The Government Inspector

The Government Inspector

Laurianna Cull

The Georgia Southern Theatre and Performance Program will be finishing their fall season out with a laugh as they premier their final show of the semester, “The Government Inspector.”

The play will run Nov. 12-19 in the Black Box Theatre located in the Center for Arts and Theatre. All shows will begin at 7: 30 p.m., with the exception of the 2 p.m. Sunday matinee.

The play tells the story of the madness and chaos that ensues when a small Russian town discovers that they will be receiving a surprise visit from a government inspector. The more the citizens begin to panic, the funnier this show becomes.

“It’s really just downright funny from beginning to end. With the show being a little over the top and farcical, we get a lot of wiggle room with how to do things and that lets the silly and outrageousness of the show shine,” actor Bradford Wells said.

“The Government Inspector” is a very unique comedy in the sense that, throughout the show, the comedic styles are abundant and constantly varying in style and technique.

“This show is hilarious. It’s got everything from social commentary on political corruption to crude sex jokes. The humor ranges from high brow commentary to comedic sight gags with everything in between. You’ll spend those two hours clutching your sides as you get to know the interesting members of this small town,” Tajh Oates, junior theatre major and stage manager, said.

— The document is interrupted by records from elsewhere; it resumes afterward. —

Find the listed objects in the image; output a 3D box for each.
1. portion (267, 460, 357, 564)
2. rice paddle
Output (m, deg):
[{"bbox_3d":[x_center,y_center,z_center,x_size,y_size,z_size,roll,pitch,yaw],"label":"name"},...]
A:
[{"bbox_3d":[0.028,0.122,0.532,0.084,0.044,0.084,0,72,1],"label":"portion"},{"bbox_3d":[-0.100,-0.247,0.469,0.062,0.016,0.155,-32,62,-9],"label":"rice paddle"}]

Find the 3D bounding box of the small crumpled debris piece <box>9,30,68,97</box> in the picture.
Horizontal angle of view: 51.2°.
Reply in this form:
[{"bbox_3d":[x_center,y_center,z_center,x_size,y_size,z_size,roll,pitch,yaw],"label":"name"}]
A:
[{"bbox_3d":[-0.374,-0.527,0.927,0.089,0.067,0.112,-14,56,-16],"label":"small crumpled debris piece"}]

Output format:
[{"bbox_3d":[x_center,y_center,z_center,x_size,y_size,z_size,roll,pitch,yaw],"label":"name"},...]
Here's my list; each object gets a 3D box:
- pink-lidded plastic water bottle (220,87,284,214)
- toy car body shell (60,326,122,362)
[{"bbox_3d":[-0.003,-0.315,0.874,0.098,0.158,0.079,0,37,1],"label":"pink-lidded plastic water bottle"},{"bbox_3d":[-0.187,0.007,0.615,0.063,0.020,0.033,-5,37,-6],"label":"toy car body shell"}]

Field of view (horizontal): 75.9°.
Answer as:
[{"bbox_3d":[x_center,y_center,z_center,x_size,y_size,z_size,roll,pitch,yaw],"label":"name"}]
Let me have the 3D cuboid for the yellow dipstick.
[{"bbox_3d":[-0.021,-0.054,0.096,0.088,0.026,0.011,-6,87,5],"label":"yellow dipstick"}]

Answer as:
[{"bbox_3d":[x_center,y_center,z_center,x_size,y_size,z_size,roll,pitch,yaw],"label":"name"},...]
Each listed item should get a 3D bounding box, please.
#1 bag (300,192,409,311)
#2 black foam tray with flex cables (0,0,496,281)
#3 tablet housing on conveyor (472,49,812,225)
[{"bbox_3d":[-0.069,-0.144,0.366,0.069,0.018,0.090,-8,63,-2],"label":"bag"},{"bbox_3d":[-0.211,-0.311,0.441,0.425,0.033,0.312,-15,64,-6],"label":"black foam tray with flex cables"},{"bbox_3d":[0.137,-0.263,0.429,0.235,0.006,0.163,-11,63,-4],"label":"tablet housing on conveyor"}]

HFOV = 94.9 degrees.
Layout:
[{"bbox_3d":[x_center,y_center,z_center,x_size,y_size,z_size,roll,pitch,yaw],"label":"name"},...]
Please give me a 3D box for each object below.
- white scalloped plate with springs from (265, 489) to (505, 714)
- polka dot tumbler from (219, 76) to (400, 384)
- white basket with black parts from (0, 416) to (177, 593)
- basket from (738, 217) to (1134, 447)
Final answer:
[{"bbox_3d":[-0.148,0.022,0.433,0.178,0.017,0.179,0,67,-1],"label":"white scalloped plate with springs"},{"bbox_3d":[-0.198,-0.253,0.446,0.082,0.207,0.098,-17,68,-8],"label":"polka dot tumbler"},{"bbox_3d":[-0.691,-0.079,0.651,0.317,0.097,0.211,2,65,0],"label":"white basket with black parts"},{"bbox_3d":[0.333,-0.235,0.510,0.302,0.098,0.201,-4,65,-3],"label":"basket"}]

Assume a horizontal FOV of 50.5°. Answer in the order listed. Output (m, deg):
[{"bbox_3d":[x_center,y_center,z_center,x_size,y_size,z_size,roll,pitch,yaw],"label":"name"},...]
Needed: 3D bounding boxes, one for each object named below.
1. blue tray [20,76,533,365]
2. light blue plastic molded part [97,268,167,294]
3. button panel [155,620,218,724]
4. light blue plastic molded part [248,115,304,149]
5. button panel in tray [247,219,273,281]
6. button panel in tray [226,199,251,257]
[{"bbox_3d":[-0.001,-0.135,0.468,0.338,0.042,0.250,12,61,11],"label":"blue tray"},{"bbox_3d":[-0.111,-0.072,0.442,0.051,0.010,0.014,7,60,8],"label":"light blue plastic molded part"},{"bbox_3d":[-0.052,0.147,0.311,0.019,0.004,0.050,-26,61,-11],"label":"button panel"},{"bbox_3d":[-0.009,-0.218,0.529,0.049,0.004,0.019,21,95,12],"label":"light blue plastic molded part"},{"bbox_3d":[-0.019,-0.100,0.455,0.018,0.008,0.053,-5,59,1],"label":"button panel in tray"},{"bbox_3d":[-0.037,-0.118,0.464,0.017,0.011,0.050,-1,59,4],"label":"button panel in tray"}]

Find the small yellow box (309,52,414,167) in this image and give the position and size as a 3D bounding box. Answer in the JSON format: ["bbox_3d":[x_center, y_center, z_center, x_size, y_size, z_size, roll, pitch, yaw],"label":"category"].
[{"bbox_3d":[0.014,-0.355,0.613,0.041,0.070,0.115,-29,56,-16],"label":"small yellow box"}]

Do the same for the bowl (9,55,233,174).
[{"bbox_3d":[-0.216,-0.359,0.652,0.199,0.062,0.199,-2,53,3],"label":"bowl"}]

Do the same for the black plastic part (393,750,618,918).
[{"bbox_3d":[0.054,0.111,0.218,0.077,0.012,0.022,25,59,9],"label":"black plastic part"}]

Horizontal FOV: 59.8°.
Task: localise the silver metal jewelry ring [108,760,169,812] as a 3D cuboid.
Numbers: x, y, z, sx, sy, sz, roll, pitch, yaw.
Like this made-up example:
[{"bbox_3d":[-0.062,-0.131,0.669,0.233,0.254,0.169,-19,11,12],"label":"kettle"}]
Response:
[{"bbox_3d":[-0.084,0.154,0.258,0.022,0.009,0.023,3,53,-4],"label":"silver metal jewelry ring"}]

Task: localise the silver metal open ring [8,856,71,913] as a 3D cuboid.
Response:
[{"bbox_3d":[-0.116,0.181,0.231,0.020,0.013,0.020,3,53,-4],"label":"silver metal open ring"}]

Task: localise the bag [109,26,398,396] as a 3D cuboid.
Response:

In this farcical show, the actors are not afraid to act a little crazy in order to depict the wide range of outrageous over-the-top characters featured in the play.

“I think all of the actors are amazingly fantastic and funny. There’s just tons of talent on one stage which has really helped bring this show to its peak performance capability,” Wells said.

“The play is hilariously fun. It’s a combination of mistaken identity, bribery, a double-or-nothing bet and a mob of Russian peasants. I mean, come on. If that doesn’t leave the audience rolling in the aisles, I don’t know what will,” junior English major and dresser, McKinley May said.

Student and youth tickets are $5. Faculty, staff and community tickets are $10. The house will be open for seating thirty minutes prior to each performance.